SELECTED EXCERPT -
This piece on ground beef safety was written in a tearing hurry and heroically rushed into print by the Reader management to save our readers from suffering what the New York Times’ “case” did from the mutant, virulent strain of E-coli – coma followed by paralysis. Sunday night is no time to play investigative reporter, and I had to write at short length, so I’m sure many questions remain. Ask, and I’ll answer as best as I can. (Remember, I’m no scientist – just a Jewish Mama here.)

Fast food burgers? Food snob that I am, I didn’t even think about them. Doubtless, in days to come, we’ll see full page ads from all the giant sawdust-patty companies touting their healthful practices. Read critically. Meanwhile, the only fast food burger company that grinds its own from all muscle-meat from high on the cow (front shoulder chuck) is In-N-Out Burger, to my mind the best gamble for safety (and flavor).

Local burger joints? Here, YOU get to play investigative reporter: You might give ‘em a call before you eat to find out where their meat comes from. Odds are that restaurant suppliers are more safety-conscious than supermarket purveyors – one paralyzed person is a helpless midget in a lawsuit against, say, Cargill Meats (the villain of the NYT story, which hasn’t even apologized!), whereas numerous restaurants ruined by sick patrons have more clout and money for a class-action lawsuit. The classiest So-Cal meat wholesalers are Hamilton Meats and Newport Meats -- plus Chicago Steaks in Illinois. I don’t know if they test already-ground beef for E-Coli (as Cosco does), but generally I’d tend to trust those companies more than some anonymous mass purveyor.

For retail ground beef, if you’re lucky enough to have a nearby market with live butchers (e.g., Iowa Meats, Diestel Meats) who grind meat on the premises – especially if they grind it fresh to order -- well have yourself a time! (Rare, even!) Trader Joe’s sometimes carries Niman ground beef, which I’d also almost trust with my life. Also look for local Hallal butcher shops (I’ve spotted one in passing in North Park, for instance). They will definitely NOT be selling junk-meat.

WORK TO DO -
1 > Translate this sentence from the ground beef safety piece into Spanish: "Trader Joe’s sometimes carries Niman ground beef, which I’d also almost trust with my life."
2 > Carry on writing the ground beef safety piece, beginning right after its final sentence.

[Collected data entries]
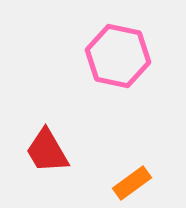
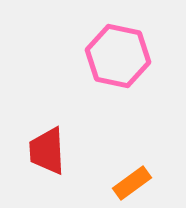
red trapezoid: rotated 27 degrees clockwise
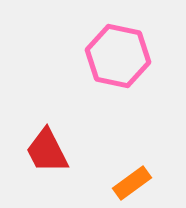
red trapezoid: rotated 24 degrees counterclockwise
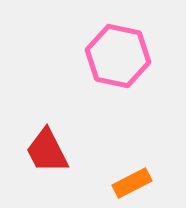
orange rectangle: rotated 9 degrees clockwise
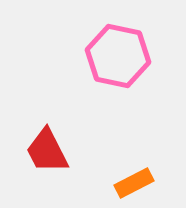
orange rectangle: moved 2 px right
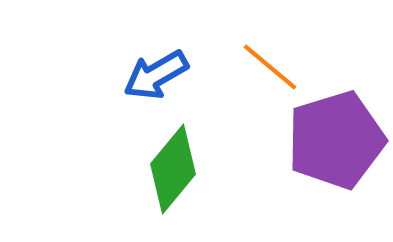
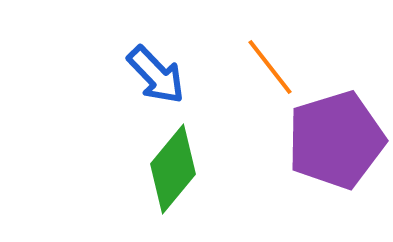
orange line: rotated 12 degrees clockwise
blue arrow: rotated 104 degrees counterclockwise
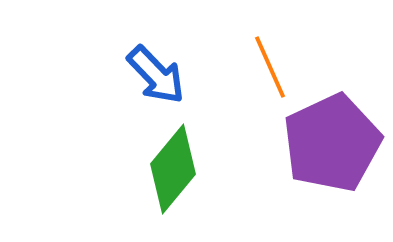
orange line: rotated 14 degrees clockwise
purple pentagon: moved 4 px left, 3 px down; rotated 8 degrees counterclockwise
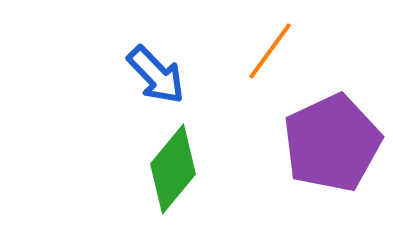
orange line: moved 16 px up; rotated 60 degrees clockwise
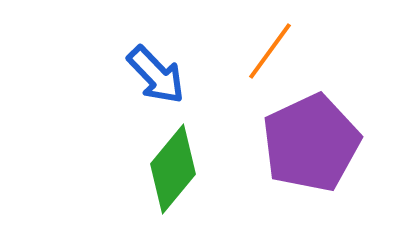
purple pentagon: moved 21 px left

ANSWERS FOR THE EXERCISE -
1 > Trader Joe’s a veces vende carne molida Niman, a la que yo también casi le confiaría mi vida.

2 >
And a bit more on the magical lemon-scrub treatment for cleaning meat: Since many of my meals are at restaurants or using up doggie-bags, often the little meat I buy is at or past expiration-date by the time I get around to cooking it, and has started to smell a bit funky from the beads of moisture on the surface. After the vigorous lemon-rub, it typically smells fresh again. (If not, well, bye-bye.) The technique is something of an instant, secular “Kosher” or “Hallal” treatment in terms of cleanliness – all surface blood removed. (By the way, my Trinidadian friend Rosie, my Port of Spain “landlady” and cooking teacher whenever I go there, isn’t Islamic but shops at a Hallal butcher, and then does the same lemon rub on meats that my Haitian friend Teresa did in Oakland. Tropical wisdom!)

Dear Jewish Mama, should any unusual precautions be taken with fish? :)

This will be taken as an irony by many who enjoy bashing Mexico, but here, whether at the butcher or at your local chain grocer, all ground beef is freshly made, many times over the course of the day.

The E-coli scare is such a non-story. The lack of journalistic intelligence nowdays never ceases to amaze me. That has nothin' to do with Naomi Wise either. I'm not bashing her in the least bit.

You just need to return to that glorious night of "Yak Steaks." You will have a hard time finding yak burger processed in the giant mills and you get the health benefits as well.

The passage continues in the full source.